Efficient resilient storage

Most of what we do in computing reduces to processing, storage and output. Storage is central to everything we do, and its goals are to be reliable, efficient and resilient. Unfortunately, as this article shows, those three are in conflict; in particular, efficiency opposes reliability and resilience.

Theory

Raw file data aren’t, in general, efficient in terms of the space they occupy. Good examples of this are modern formats based on XML, which can readily contain gigabytes of text. That’s easily compressed using non-lossy algorithms, and even rapid methods can reduce the space required considerably. Among the most efficient practical methods of compressing long text files are those based on Lempel-Ziv codes, as they can code large numbers of symbols in the source into smaller bitcounts in the compressed version. However, they seldom approach the practical limit determined by the Shannon information content of the source.

Raw file data are usually more amenable to correction and repair in the event of damage or corruption, though. Because their information content is less dense, it can more readily be parsed by humans or machines, supporting correction and recovery.

As data is compressed towards the practical limit of its Shannon information content, it also becomes more susceptible to the effects of damage or corruption. Efficient stream codes such as Lempel-Ziv normally fail to decode correctly if any of the bits of the compressed file are altered. When chunks as large as 4 KB, the size of hard disk sectors, are lost, such damage normally makes it impossible to decompress the file at all.

Checking the integrity of whole files is quick and simple to achieve by computing a checksum or hash for the file, but that’s only the first step in resilience. If a file doesn’t match its checksum/hash, the more difficult tasks are identifying where the errors are and repairing them. Although there are perfect solutions, they’re so inefficient that it’s generally accepted that practical methods have low chances of failure rather than perfection.

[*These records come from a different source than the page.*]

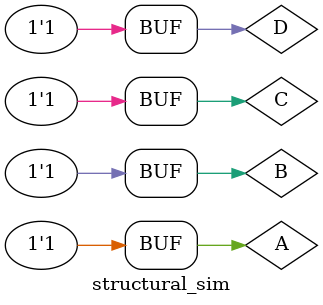
<source format=v>
`timescale 1ns / 1ps


module structural_sim();
//test bench does not have its own inputs or outputs
// Inputs to the Device Under Test (DUT) are reg type
// Inputs
reg A, B, C, D;
// Outputs from the DUT are wire type
wire e, f, g;
// Instantiate the UUT
structural UUT (A, B, C, D, e, f, g);
// Initialize Inputs
initial
begin

{A, B, C, D}=0; #100;
{A, B, C, D}=1; #100;
{A, B, C, D}=2; #100;
{A, B, C, D}=3; #100;
{A, B, C, D}=4; #100;
{A, B, C, D}=5; #100;
{A, B, C, D}=6; #100;
{A, B, C, D}=7; #100;
{A, B, C, D}=8; #100;
{A, B, C, D}=9; #100;
{A, B, C, D}=10; #100;
{A, B, C, D}=11; #100;
{A, B, C, D}=12; #100;
{A, B, C, D}=13; #100;
{A, B, C, D}=14; #100;
{A, B, C, D}=15; #100;

end 
endmodule

</source>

Unfortunately, error detection and correction require that data is added to the file. For example, Hamming codes and their derivatives like Reed-Solomon codes add parity-checking bits; the more bits that are added, the greater the probability of errors being detected and corrected. Special consideration also needs to be made for the complete loss of chunks of data, as might occur with the loss of hard disk sectors of 4 KB. Even methods which considerably increase the amount of data stored face practical limits in the amount of data loss that is recoverable.

Quandary

The more efficiently you store data, using compression, the less recoverable it is from error and damage. The more resilient you make the data stored, the less efficient it becomes.

Examples

PDF file format is very old, dating back over thirty years. By modern standards, it’s antique. It consists of text files containing dictionaries of objects, many of which are compressed, although in its early days most, apart from embedded images, were retained in plain text too. Applying a further compression step to a PDF file seldom reduces its size much, because all the larger objects have already been compressed. Damage to the contents of objects is largely recoverable, although affected objects will be lost, but damage to its file structure is likely to result in total file loss. Limited error detection is built into the format, but there’s no inherent support for correction or recovery.

Making PDF files more resilient can only be achieved using external methods, so increasing their effective size.

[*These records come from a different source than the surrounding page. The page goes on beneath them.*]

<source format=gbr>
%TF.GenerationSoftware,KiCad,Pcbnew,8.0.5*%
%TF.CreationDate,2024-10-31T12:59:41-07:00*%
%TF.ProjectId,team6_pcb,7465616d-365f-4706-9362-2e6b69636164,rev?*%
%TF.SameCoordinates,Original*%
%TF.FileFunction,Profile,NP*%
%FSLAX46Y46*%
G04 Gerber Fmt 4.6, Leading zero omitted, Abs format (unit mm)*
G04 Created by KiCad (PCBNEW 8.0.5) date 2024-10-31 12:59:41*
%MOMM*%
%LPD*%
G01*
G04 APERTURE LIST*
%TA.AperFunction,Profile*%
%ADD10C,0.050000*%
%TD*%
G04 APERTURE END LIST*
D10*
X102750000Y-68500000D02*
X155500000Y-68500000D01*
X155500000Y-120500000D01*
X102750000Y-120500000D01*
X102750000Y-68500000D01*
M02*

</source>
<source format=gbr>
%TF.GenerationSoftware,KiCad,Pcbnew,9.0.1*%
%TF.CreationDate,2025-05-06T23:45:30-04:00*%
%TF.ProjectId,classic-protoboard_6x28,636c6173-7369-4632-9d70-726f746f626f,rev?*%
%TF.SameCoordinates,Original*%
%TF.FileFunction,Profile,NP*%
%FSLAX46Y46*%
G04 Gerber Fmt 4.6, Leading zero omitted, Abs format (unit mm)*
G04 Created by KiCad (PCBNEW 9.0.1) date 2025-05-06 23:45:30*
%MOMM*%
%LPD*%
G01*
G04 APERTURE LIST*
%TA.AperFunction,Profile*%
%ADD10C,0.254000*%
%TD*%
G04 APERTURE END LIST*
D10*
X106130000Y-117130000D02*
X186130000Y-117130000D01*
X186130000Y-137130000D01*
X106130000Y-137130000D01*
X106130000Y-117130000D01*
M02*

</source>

Many modern applications now store raw data in open or proprietary XML formats, which are recognised as being highly inefficient. To reduce their storage requirements, these are now commonly compressed using Zip and other techniques. While their uncompressed originals can be repairable in the event of damage, any errors in the compressed data result in total file loss.

Applying further compression to those files seldom results in much saving, and at worst can increase their size. This is because most compression methods work best on average, which means that worst case results can produce a compressed file larger than the original. Few if any compressed XML formats use checksums/hashes to check integrity, and none use error-correcting codes. They too can therefore only be made more resilient by increasing their effective size.

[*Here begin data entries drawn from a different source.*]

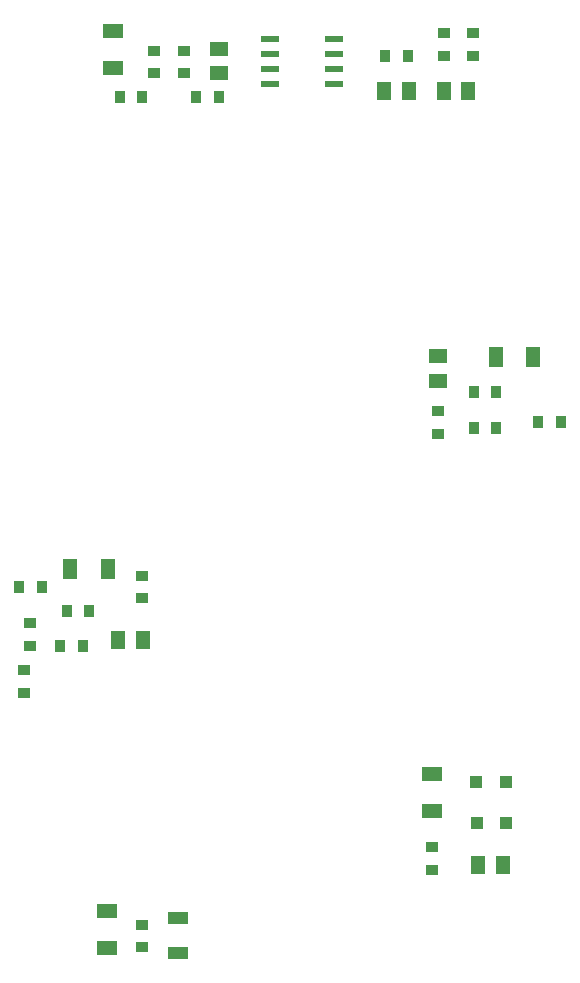
<source format=gbr>
%TF.GenerationSoftware,KiCad,Pcbnew,6.0.0-rc1-unknown-f2ccad3~66~ubuntu18.04.1*%
%TF.CreationDate,2018-11-07T22:10:34+01:00*%
%TF.ProjectId,clasicOverdrive,636c6173-6963-44f7-9665-726472697665,rev?*%
%TF.SameCoordinates,PX5f67d40PY8f46778*%
%TF.FileFunction,Paste,Top*%
%TF.FilePolarity,Positive*%
%FSLAX46Y46*%
G04 Gerber Fmt 4.6, Leading zero omitted, Abs format (unit mm)*
G04 Created by KiCad (PCBNEW 6.0.0-rc1-unknown-f2ccad3~66~ubuntu18.04.1) date Mi 07 Nov 2018 22:10:34 CET*
%MOMM*%
%LPD*%
G01*
G04 APERTURE LIST*
%ADD10R,1.145000X1.500000*%
%ADD11R,1.800000X1.245000*%
%ADD12R,1.245000X1.800000*%
%ADD13R,1.500000X1.145000*%
%ADD14R,1.800000X1.070000*%
%ADD15R,1.000000X0.845000*%
%ADD16R,0.845000X1.000000*%
%ADD17R,1.550000X0.600000*%
%ADD18R,1.000000X1.000000*%
G04 APERTURE END LIST*
D10*
%TO.C,C1*%
X12542500Y28500000D03*
X10457500Y28500000D03*
%TD*%
%TO.C,C2*%
X37999500Y75000000D03*
X40084500Y75000000D03*
%TD*%
%TO.C,C3*%
X35042500Y75000000D03*
X32957500Y75000000D03*
%TD*%
%TO.C,C4*%
X43000500Y9500000D03*
X40915500Y9500000D03*
%TD*%
D11*
%TO.C,C5*%
X9500000Y5592500D03*
X9500000Y2407500D03*
%TD*%
%TO.C,C6*%
X10000000Y80092500D03*
X10000000Y76907500D03*
%TD*%
%TO.C,C7*%
X37000000Y14000500D03*
X37000000Y17185500D03*
%TD*%
D12*
%TO.C,C8*%
X9592500Y34500000D03*
X6407500Y34500000D03*
%TD*%
D13*
%TO.C,C9*%
X19000000Y76500000D03*
X19000000Y78585000D03*
%TD*%
%TO.C,C10*%
X37500000Y52542500D03*
X37500000Y50457500D03*
%TD*%
D12*
%TO.C,C11*%
X45592500Y52500000D03*
X42407500Y52500000D03*
%TD*%
D14*
%TO.C,D1*%
X15500000Y1995000D03*
X15500000Y5005000D03*
%TD*%
D15*
%TO.C,R1*%
X12500000Y2500500D03*
X12500000Y4425500D03*
%TD*%
%TO.C,R2*%
X12500000Y32037500D03*
X12500000Y33962500D03*
%TD*%
D16*
%TO.C,R3*%
X7462500Y28000000D03*
X5537500Y28000000D03*
%TD*%
D15*
%TO.C,R4*%
X3000000Y29925500D03*
X3000000Y28000500D03*
%TD*%
%TO.C,R5*%
X2500000Y25962500D03*
X2500000Y24037500D03*
%TD*%
%TO.C,R6*%
X40500000Y78000000D03*
X40500000Y79925000D03*
%TD*%
D16*
%TO.C,R7*%
X34962500Y78000000D03*
X33037500Y78000000D03*
%TD*%
D15*
%TO.C,R8*%
X38000000Y78000000D03*
X38000000Y79925000D03*
%TD*%
D16*
%TO.C,R9*%
X18962500Y74500000D03*
X17037500Y74500000D03*
%TD*%
%TO.C,R10*%
X3962500Y33000000D03*
X2037500Y33000000D03*
%TD*%
%TO.C,R11*%
X8000500Y31000000D03*
X6075500Y31000000D03*
%TD*%
D15*
%TO.C,R12*%
X37000000Y9037500D03*
X37000000Y10962500D03*
%TD*%
%TO.C,R13*%
X13500000Y78425000D03*
X13500000Y76500000D03*
%TD*%
%TO.C,R14*%
X16000000Y78425000D03*
X16000000Y76500000D03*
%TD*%
D16*
%TO.C,R15*%
X12500500Y74500000D03*
X10575500Y74500000D03*
%TD*%
D15*
%TO.C,R16*%
X37500000Y46000500D03*
X37500000Y47925500D03*
%TD*%
D16*
%TO.C,R17*%
X40537500Y46500000D03*
X42462500Y46500000D03*
%TD*%
%TO.C,R18*%
X40537500Y49500000D03*
X42462500Y49500000D03*
%TD*%
%TO.C,R19*%
X46037500Y47000000D03*
X47962500Y47000000D03*
%TD*%
D17*
%TO.C,U2*%
X23300000Y75595000D03*
X23300000Y76865000D03*
X23300000Y78135000D03*
X23300000Y79405000D03*
X28700000Y79405000D03*
X28700000Y78135000D03*
X28700000Y76865000D03*
X28700000Y75595000D03*
%TD*%
D18*
%TO.C,D2*%
X43295000Y13000000D03*
X40795000Y13000000D03*
%TD*%
%TO.C,D3*%
X43250000Y16500000D03*
X40750000Y16500000D03*
%TD*%
M02*

</source>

APFS sparse files adopt a completely different approach. Used only for files in which much of their content is void, only non-void data is stored. This is extremely efficient, but has no resilience.

Implementation

There’s no single implementation which provides complete resilience. File systems which incorporate CRC error detection and correction on all stored data don’t provide any protection against lost sectors. RAID mirror storage provides useful protection from data loss only when that loss occurs locally on one of the mirrored disks, for example with sector loss on one hard disk. Combining methods can give good resilience, but only at the cost of efficiency, complexity and price.

Providing good resilience to all files in storage is usually unnecessary, particularly when using more reliable storage media such as SSDs, which tend to work normally or fail completely. In those cases, a combination of integrity checks and multiple independent copies of important files is probably the most efficient in terms of processing and storage required. This is already easily accomplished in a thorough backup scheme, where you should aim to have at least two local backups of all important files, and one off-site. Tagging them with a hash for integrity checking is quick and simple using utilities such as my free Fintch, Dintch and cintch. I’ve even been running a long-term test of this in iCloud Drive.

Rather than using computationally expensive error-correcting codes, the best answer for most Mac users may lie with safety in numbers.

Further reading

Stefan M Moser and Po-Ning Chen (2012) A Student’s Guide to Coding and Information Theory, Cambridge UP. ISBN 978 1 107 01583 8.
David JC MacKay (2003) Information Theory, Inference, and Learning Algorithms, Cambridge UP. ISBN 978 0 521 64298 9.